Although the mechanism of superconductivity continues to be elusive, the era of strongly correlated electron systems has brought about a number of significant developments. Perhaps the most important of these isn't strictly a scientific discovery, however. Rather, it has been a change in perspective. The study of non-trivial or 'exotic' electronic properties of materials has fostered an appreciation for a variety of emergent phenomena resulting from strong correlation effects — cooperative behaviours that cannot be predicted from the properties of individual electrons. These include emergent excitations such as monopoles2 and skyrmions3, the description of which is, in many ways, simpler than the original 'vacuum' of excitations from which they arise.

This taste for emergent properties coincided with the experimental discovery of topological insulators, which was made on the back of large strides forward in the understanding of electronic states in terms of topological invariants — essentially a geometric property of the electron wavefunction4. Although part of a wider surge in interest in topologically protected states of matter, the excitement surrounding topological insulators was principally due to the robust nature of the metallic surface states that characterized them, and the relatively loose requirements for their realization: neither strong electron–electron interactions nor low-dimensionality are required. Moreover, as if to make the point even stronger, these discoveries came almost simultaneously with a flurry of spectacular observations in graphene, including the observation of the fractional quantum Hall effect5,6. This is a system made up of sp2 electrons — hardly the definition of a strongly correlated material — and yet it displays the hallmarks of topological order, which include dissipationless transport and emergent particles with fractional charge and statistics.

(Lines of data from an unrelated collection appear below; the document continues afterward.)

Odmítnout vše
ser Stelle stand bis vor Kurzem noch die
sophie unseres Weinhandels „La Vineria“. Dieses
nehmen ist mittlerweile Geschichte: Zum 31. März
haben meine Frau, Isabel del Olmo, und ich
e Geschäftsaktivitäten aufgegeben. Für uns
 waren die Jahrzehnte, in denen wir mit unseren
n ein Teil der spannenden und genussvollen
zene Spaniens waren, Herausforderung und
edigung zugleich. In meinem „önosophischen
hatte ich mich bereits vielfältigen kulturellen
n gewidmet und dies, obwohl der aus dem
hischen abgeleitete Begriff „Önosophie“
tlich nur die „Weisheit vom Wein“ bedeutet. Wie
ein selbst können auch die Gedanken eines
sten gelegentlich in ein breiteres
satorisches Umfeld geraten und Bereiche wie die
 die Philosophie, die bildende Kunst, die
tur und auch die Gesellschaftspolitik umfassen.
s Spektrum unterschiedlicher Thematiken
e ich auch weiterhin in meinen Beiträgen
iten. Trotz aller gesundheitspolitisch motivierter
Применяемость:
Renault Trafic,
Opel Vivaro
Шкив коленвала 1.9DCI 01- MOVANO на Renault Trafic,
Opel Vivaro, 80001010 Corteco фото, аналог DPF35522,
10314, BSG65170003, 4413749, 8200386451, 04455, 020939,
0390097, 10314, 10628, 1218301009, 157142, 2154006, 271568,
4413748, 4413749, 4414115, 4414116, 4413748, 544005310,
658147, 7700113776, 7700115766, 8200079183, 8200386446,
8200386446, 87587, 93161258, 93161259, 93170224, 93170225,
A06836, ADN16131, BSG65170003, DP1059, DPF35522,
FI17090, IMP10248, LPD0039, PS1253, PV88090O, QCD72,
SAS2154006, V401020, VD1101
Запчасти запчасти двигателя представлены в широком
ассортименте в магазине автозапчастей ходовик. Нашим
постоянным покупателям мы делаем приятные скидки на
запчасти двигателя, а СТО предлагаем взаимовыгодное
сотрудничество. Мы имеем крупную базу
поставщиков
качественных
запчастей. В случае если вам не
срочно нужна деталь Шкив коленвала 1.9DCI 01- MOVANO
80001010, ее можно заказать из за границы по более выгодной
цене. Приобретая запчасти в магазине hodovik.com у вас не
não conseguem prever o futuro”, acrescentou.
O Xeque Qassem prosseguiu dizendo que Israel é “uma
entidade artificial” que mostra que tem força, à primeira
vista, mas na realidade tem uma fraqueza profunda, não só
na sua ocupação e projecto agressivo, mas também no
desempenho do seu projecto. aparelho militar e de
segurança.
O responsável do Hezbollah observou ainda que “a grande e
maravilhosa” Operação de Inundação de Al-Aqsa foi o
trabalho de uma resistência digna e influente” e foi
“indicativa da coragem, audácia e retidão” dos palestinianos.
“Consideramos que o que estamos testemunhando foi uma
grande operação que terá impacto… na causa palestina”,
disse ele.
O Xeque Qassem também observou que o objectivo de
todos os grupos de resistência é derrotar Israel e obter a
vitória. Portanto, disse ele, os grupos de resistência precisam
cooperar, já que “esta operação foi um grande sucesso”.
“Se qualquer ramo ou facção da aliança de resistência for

As it has become clear that the study of emergent properties is no longer restricted to strongly correlated electron systems, a new, broader description has become necessary. And the term that seems to be gaining currency on departmental websites and research programmes is quantum materials. Indeed, conferences on the topic have started to spring up — for example, the Big Ideas in Quantum Materials workshop held in La Jolla, California, last December.

Of course, on a trivial level all materials exist thanks to the laws of quantum mechanics, and there are cynics who will privately wonder if the description isn't too broad and, well, catchy for its own good. But given the history of condensed-matter physics that we have just outlined, there are good reasons to embrace quantum materials. In essence, they provide a common thread linking disparate communities of researchers working on a variety of problems at the frontiers of physics, materials science and engineering.

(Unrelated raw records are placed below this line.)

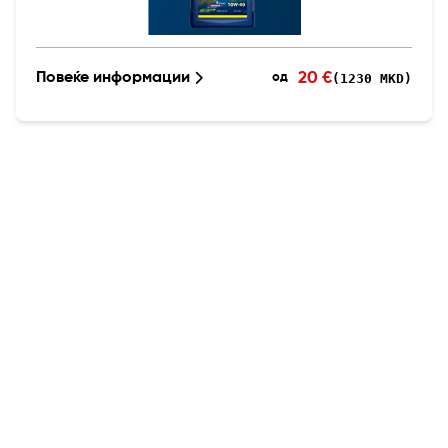
20 €
Повеќе информации
(1230 MKD)
од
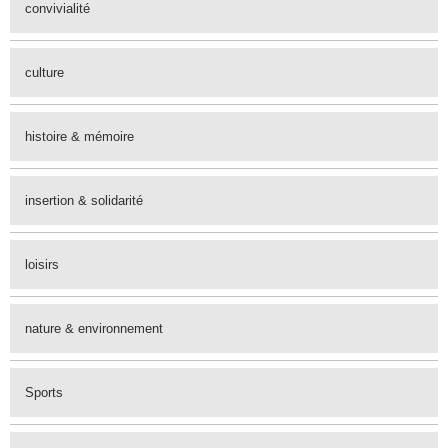
convivialité
culture
histoire & mémoire
insertion & solidarité
loisirs
nature & environnement
Sports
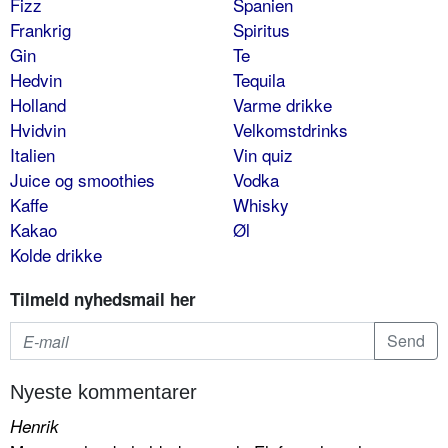
Fizz
Spanien
Frankrig
Spiritus
Gin
Te
Hedvin
Tequila
Holland
Varme drikke
Hvidvin
Velkomstdrinks
Italien
Vin quiz
Juice og smoothies
Vodka
Kaffe
Whisky
Kakao
Øl
Kolde drikke
Tilmeld nyhedsmail her
Nyeste kommentarer
Henrik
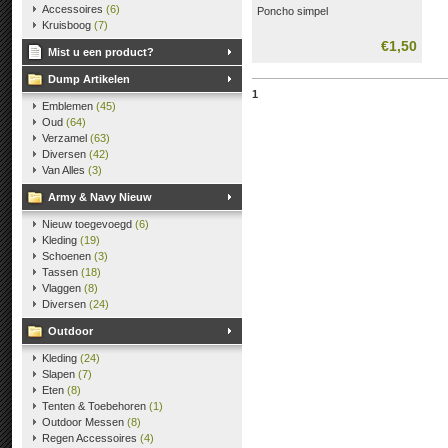
Accessoires
(6)
Poncho simpel
Kruisboog
(7)
€1,50
Mist u een product?
Dump Artikelen
1
Emblemen
(45)
Oud
(64)
Verzamel
(63)
Diversen
(42)
Van Alles
(3)
Army & Navy Nieuw
Nieuw toegevoegd
(6)
Kleding
(19)
Schoenen
(3)
Tassen
(18)
Vlaggen
(8)
Diversen
(24)
Outdoor
Kleding
(24)
Slapen
(7)
Eten
(8)
Tenten & Toebehoren
(1)
Outdoor Messen
(8)
Regen Accessoires
(4)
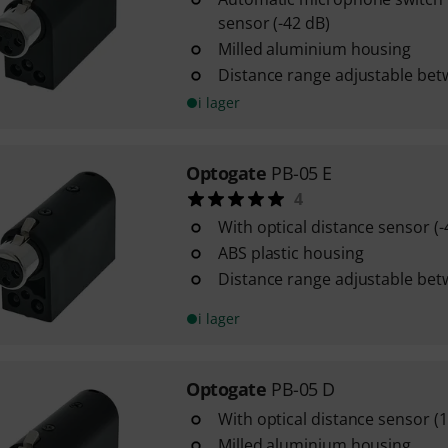
sensor (-42 dB)
Milled aluminium housing
Distance range adjustable be
i lager
Optogate
PB-05 E
4
With optical distance sensor (-
ABS plastic housing
Distance range adjustable be
i lager
Optogate
PB-05 D
With optical distance sensor (
Milled aluminium housing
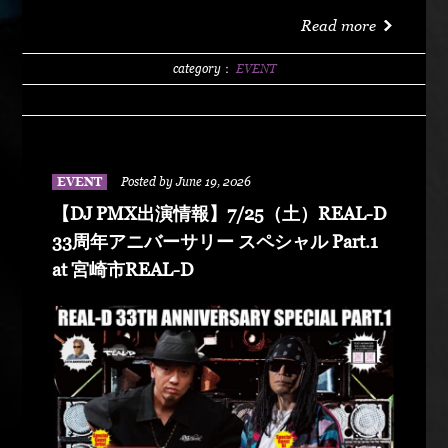
洗サンビーチ海水浴場 特設エリア LIVE :
Read more
DABO、Chozen Lee DJ : DJ PMX、DJ TY-KOH、
DJ CAPITAL-T
category：
EVENT
EVENT
Posted by June 19, 2026
【DJ PMX出演情報】7/25（土）REAL-D
33周年アニバーサリー スペシャル Part.1
at 宮崎市REAL-D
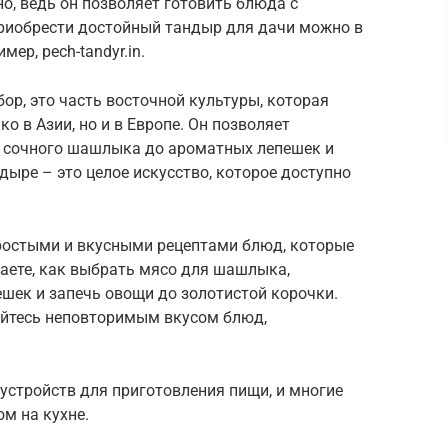
о, ведь он позволяет готовить блюда с
риобрести достойный тандыр для дачи можно в
ер, pech-tandyr.in.
ор, это часть восточной культуры, которая
о в Азии, но и в Европе. Он позволяет
т сочного шашлыка до ароматных лепешек и
дыре – это целое искусство, которое доступно
простыми и вкусными рецептами блюд, которые
аете, как выбрать мясо для шашлыка,
ешек и запечь овощи до золотистой корочки.
айтесь неповторимым вкусом блюд,
устройств для приготовления пищи, и многие
м на кухне.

At face value, these problems are quite distinct: think of the recent success of groups hunting for emergent particles in solids (last year's flurry of results on Weyl fermions7 are a case in point), and the challenges faced by others looking to harness the promising optoelectronic properties of van der Waals materials for devices and applications. A little further afield, consider the strides forward being made in developing platforms for achieving quantum computers and, by dropping the semantic distinction between material and matter, the control afforded by designer quantum matter platforms synthesized from cold atoms, ions, defects in solids, circuit-QED architectures, and solid-state heterostructures. All these communities face formidable challenges and opportunities. And they all just know they are working on quantum materials.